He Rests. He Has Traveled.
Aug. 28th, 2008 11:14 amIt was nice at first, but has become boring. At the same time, my body still doesn't want to move much, so it's my mind that's all antsy.
We have work to do on getting The Brick ready for the Clown Festival, but as there will be help for us on Saturday, we may wait to handle the lion's share of it until then (I was planning on going in and starting yesterday, and maybe even surprising the rest of the staff with how much was done already when they came in, but, well, the body doesn't want to move, even as I'm kept up at night, lying in bed thinking of all the improvements I wanna make to the space, and the best, cheapest ways to do them).
So Berit™ stays up all night playing games on one or the other computer while I sleep and then she sleeps all day while I putter around on here, but there hasn't been enough content to keep me occupied right now. So I find myself doing odd things like looking up my favorite Los Angeles movie locations on Google Earth and wandering around in "street view" (I found the street where David Lynch has his three houses in a row, one of which was designed by Lloyd Wright - Frank's son - and another was used as Fred Madison's house in Lost Highway and looks the same in Google as it does in the film).
Oh, one thing I found out, courtesy of imomus, was the extent to which David Bowie's unreleased Toy album was an actual finished project, not a barely-started idea. This album would have come after 'hours' and before Heathen, and bits of it have showed up on the latter album, as well as on bonus disks and b-sides for that and Reality.
Toy was meant to be a mix of new songs combined with re-recordings of some earlier, fairly-obscure to very-obscure 1960s songs (with one apparently from as late as 1971). And most of it is pretty damned good, even if, in the end, it doesn't sound like it quite hangs together like both Heathen and Reality do (which B & I spend a lot of time trying to tell people). The overall feel of the sound is also half way between 'hours' and Heathen, without a distinctive style of its own, which doesn't altogether help.

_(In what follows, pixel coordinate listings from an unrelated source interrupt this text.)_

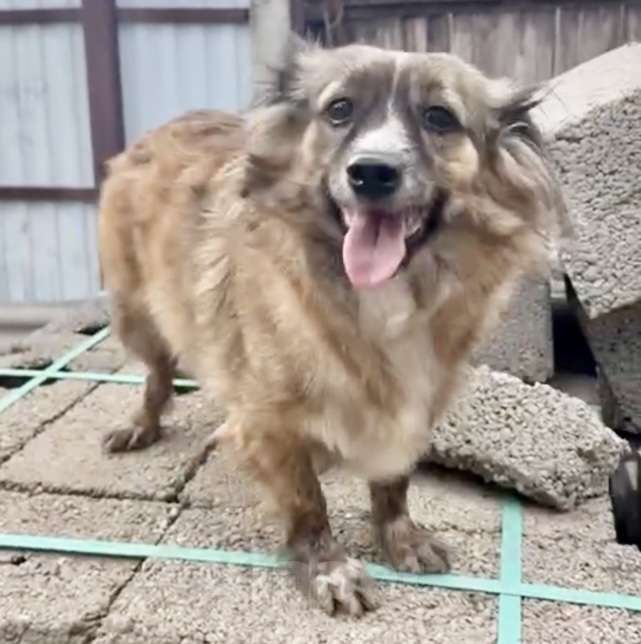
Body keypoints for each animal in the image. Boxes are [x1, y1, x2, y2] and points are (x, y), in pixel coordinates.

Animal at [97, 35, 564, 612]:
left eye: (439, 117)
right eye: (339, 109)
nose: (372, 172)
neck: (375, 299)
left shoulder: (418, 399)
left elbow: (394, 480)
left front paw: (399, 536)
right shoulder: (270, 417)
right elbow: (305, 500)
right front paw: (328, 567)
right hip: (137, 315)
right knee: (158, 375)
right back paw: (143, 423)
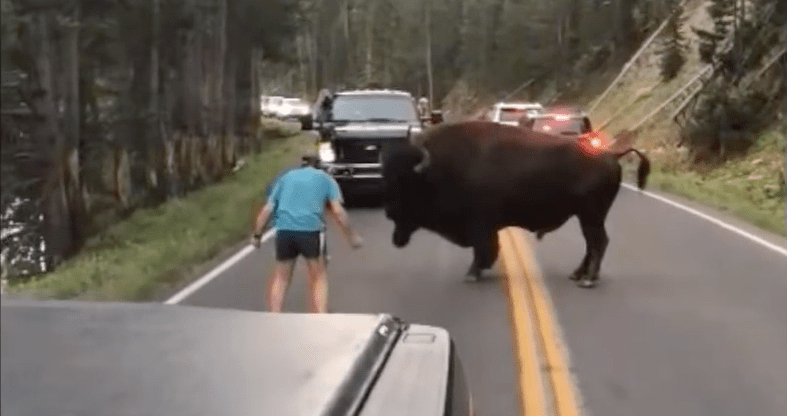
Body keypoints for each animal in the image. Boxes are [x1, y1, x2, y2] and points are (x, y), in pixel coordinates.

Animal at [384, 121, 652, 286]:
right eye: (389, 177)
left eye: (407, 184)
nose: (389, 213)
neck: (438, 169)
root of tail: (611, 154)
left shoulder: (480, 225)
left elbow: (483, 249)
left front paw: (471, 274)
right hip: (587, 216)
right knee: (592, 244)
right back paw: (577, 275)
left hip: (591, 215)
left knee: (598, 243)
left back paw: (588, 280)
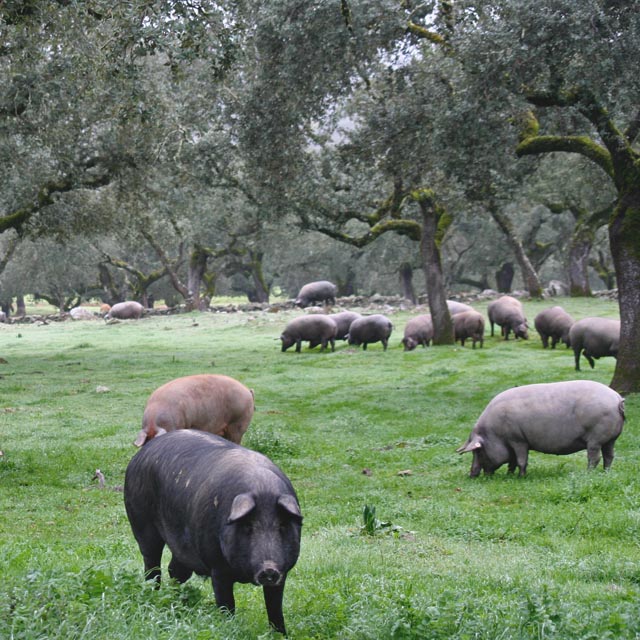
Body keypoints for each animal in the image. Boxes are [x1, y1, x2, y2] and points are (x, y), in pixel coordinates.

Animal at [127, 430, 304, 636]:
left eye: (282, 527)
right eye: (248, 527)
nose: (268, 568)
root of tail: (140, 454)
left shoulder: (282, 573)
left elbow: (275, 608)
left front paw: (281, 635)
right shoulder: (217, 566)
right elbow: (226, 604)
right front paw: (229, 628)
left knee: (175, 571)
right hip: (141, 523)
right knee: (152, 564)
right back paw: (153, 595)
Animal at [456, 380, 624, 476]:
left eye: (478, 450)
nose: (471, 474)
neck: (494, 433)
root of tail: (617, 399)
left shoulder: (518, 440)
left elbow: (521, 460)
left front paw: (521, 477)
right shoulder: (512, 442)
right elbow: (512, 461)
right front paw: (509, 475)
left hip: (595, 438)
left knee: (594, 457)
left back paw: (588, 474)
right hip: (610, 439)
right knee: (609, 456)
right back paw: (606, 474)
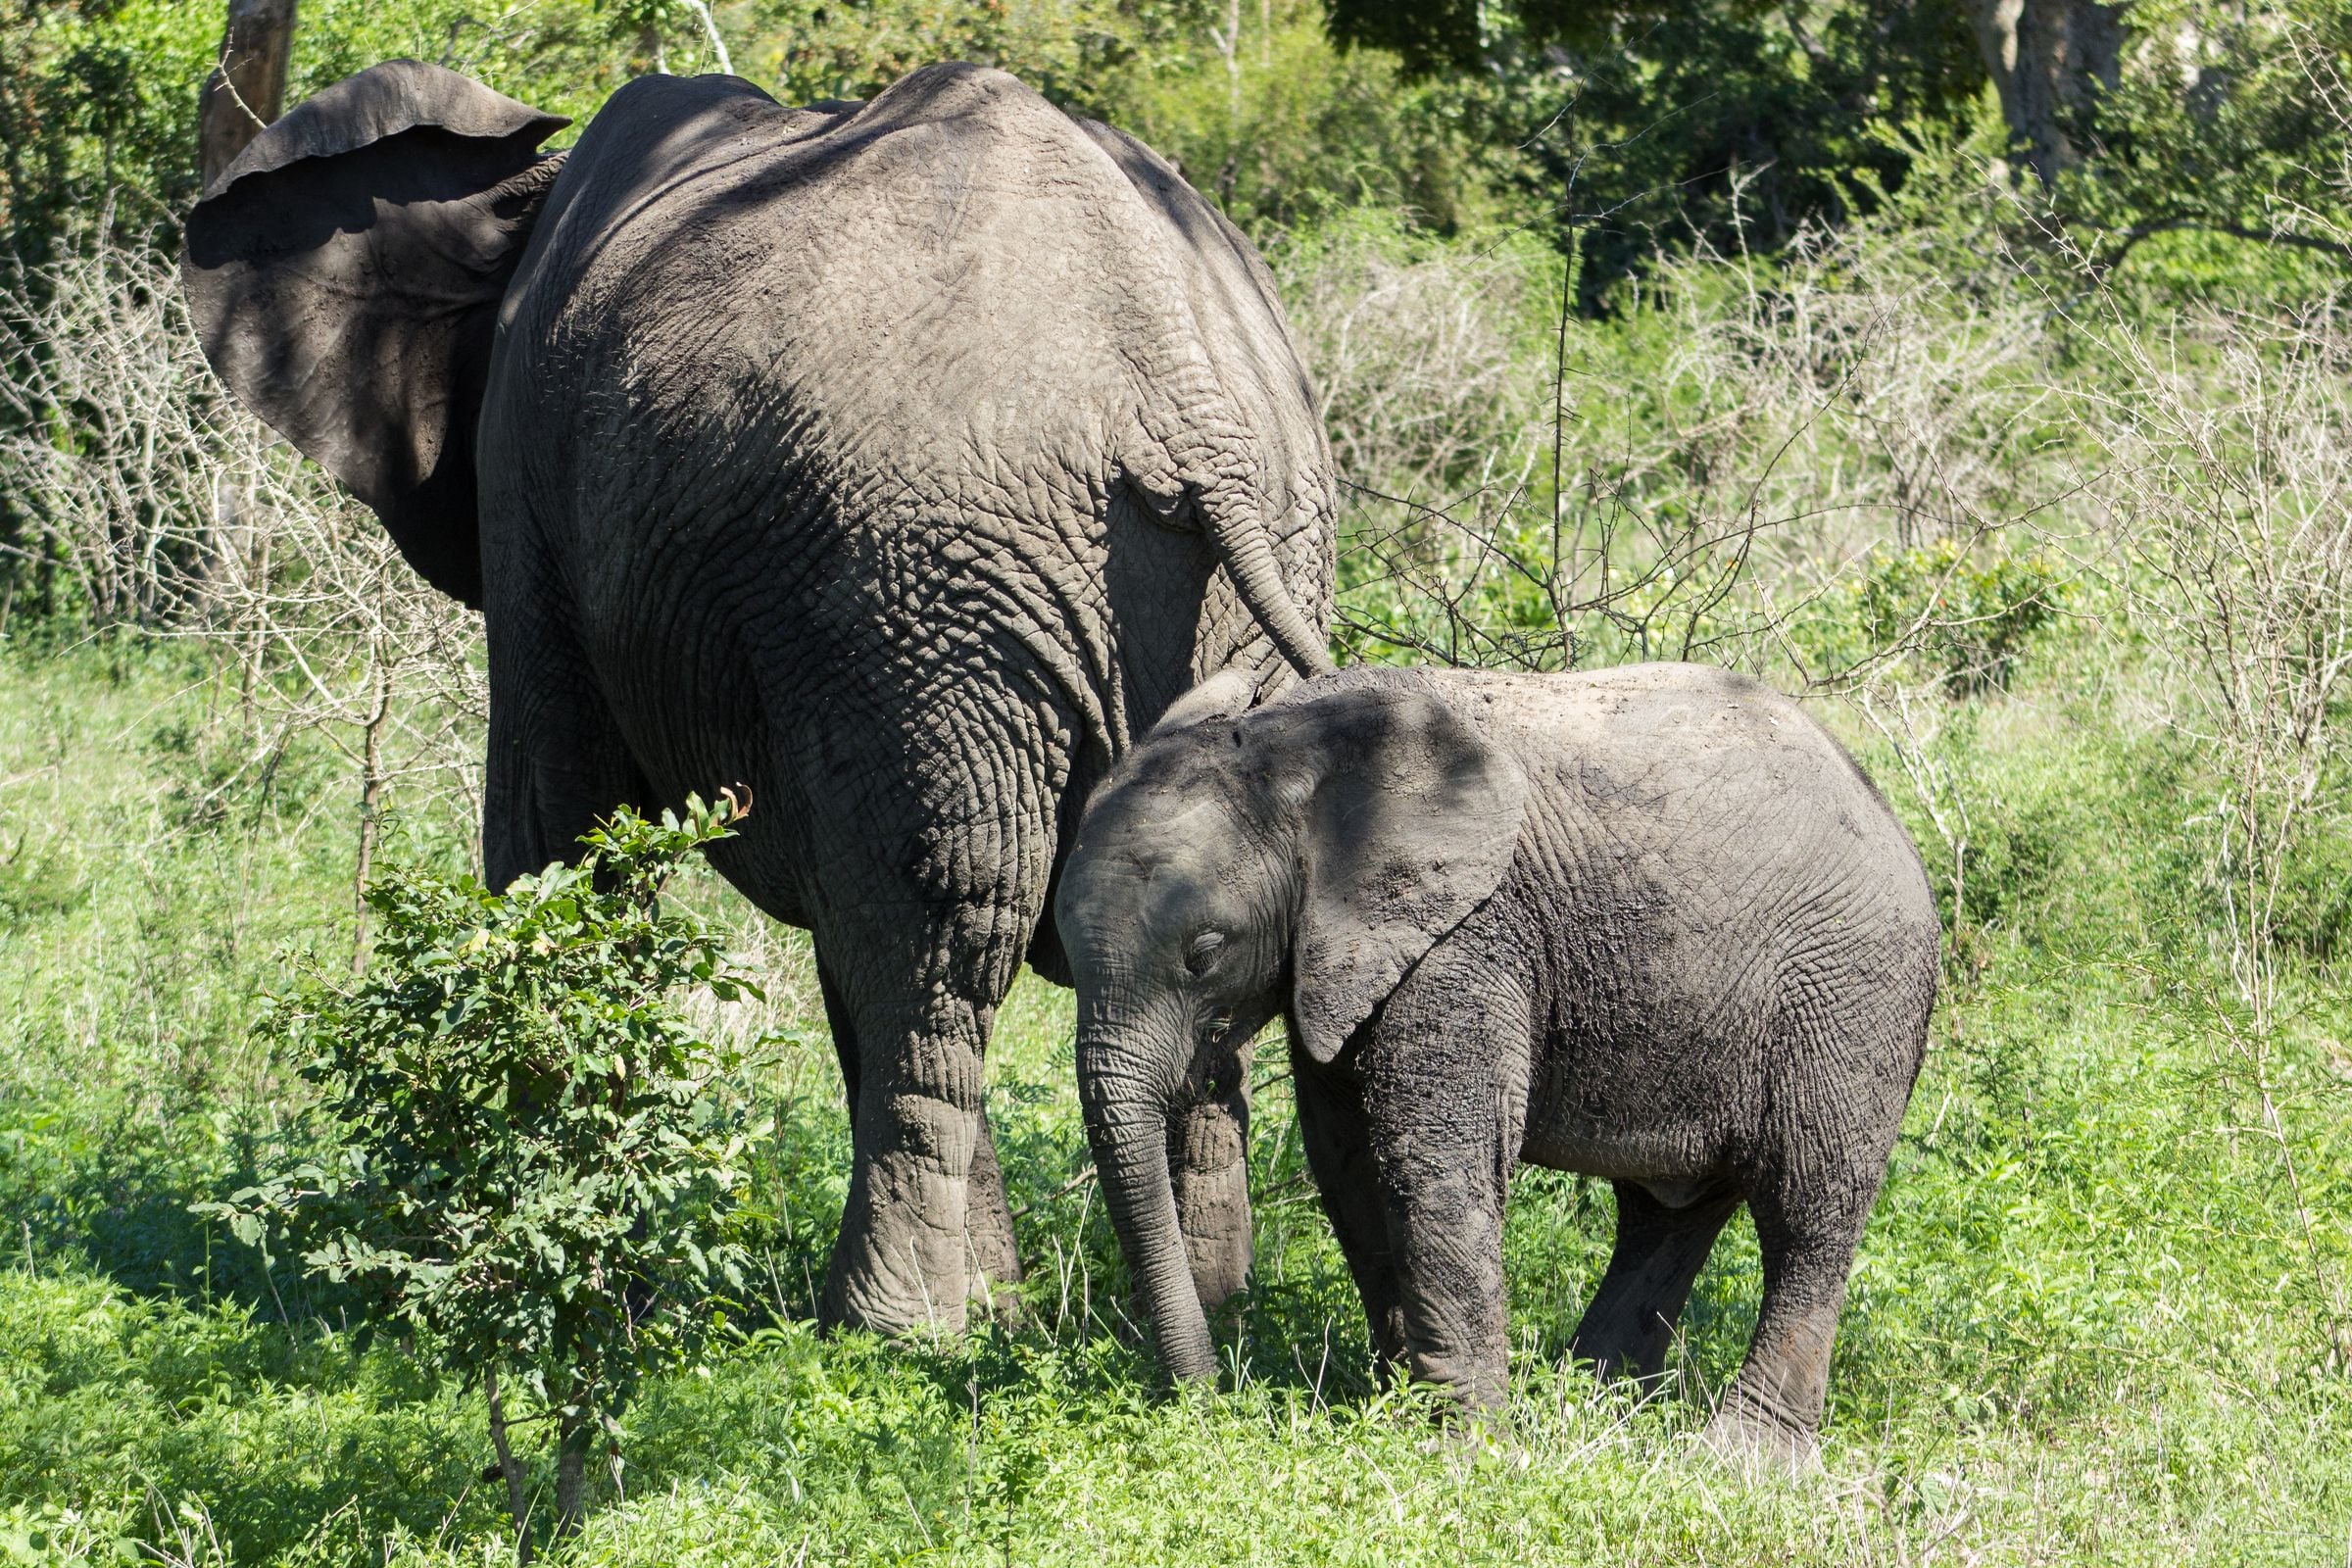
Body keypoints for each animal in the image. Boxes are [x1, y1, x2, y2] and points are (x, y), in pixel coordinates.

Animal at [181, 57, 1336, 1337]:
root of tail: (1179, 393)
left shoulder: (529, 489)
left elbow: (557, 843)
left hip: (913, 578)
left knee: (934, 924)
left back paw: (889, 1331)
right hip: (1201, 553)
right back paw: (1198, 1310)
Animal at [1054, 662, 1940, 1456]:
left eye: (1204, 953)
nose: (1207, 1405)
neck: (1294, 744)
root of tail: (1884, 807)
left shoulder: (1470, 934)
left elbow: (1432, 1155)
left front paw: (1460, 1453)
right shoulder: (1342, 957)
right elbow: (1347, 1162)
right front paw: (1399, 1412)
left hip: (1851, 994)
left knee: (1810, 1204)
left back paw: (1741, 1460)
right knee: (1667, 1216)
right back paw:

In any case, this pretty good "lost" album can be somewhat reconstructed as a YouTube playlist from the bits that have been released, or leaked, or performed live. So, behind this cut, a streaming version of the album . . .
( TOY by David Bowie )
I've also spent this week rereading Greil Marcus' Like a Rolling Stone book, Gore Vidal's Point To Point Navigation, and am almost done revisiting David Halberstam's The Fifties.
Rewatched some movies and other video . . . The Texas Chain Saw Massacre, Gremlins, the new Futurama DVD - The Beast With a Billion Backs, Stardust Memories, THX-1138, A Prairie Home Companion (had that sitting on the shelf for a while, and finally got to it; it's pretty good, enjoyed it), Pink Floyd The Wall, The Best of Ernie Kovacs, and the first couple of DVDs from the two ex-MST3K splinter groups, The Film Crew and Cinematic Titanic.
Tonight? I dunno. Maybe a bunch of films by either Leone or Bava or Roeg. Maybe Ken Russell's Tommy. Maybe the first season of Rocky & Bullwinkle.
Okay, food time. Berit (who has expressed her desire to see the "™" bit vanish now, okay?) is up and we can think about the rest of the day. And the week. And I can try and force myself to relax.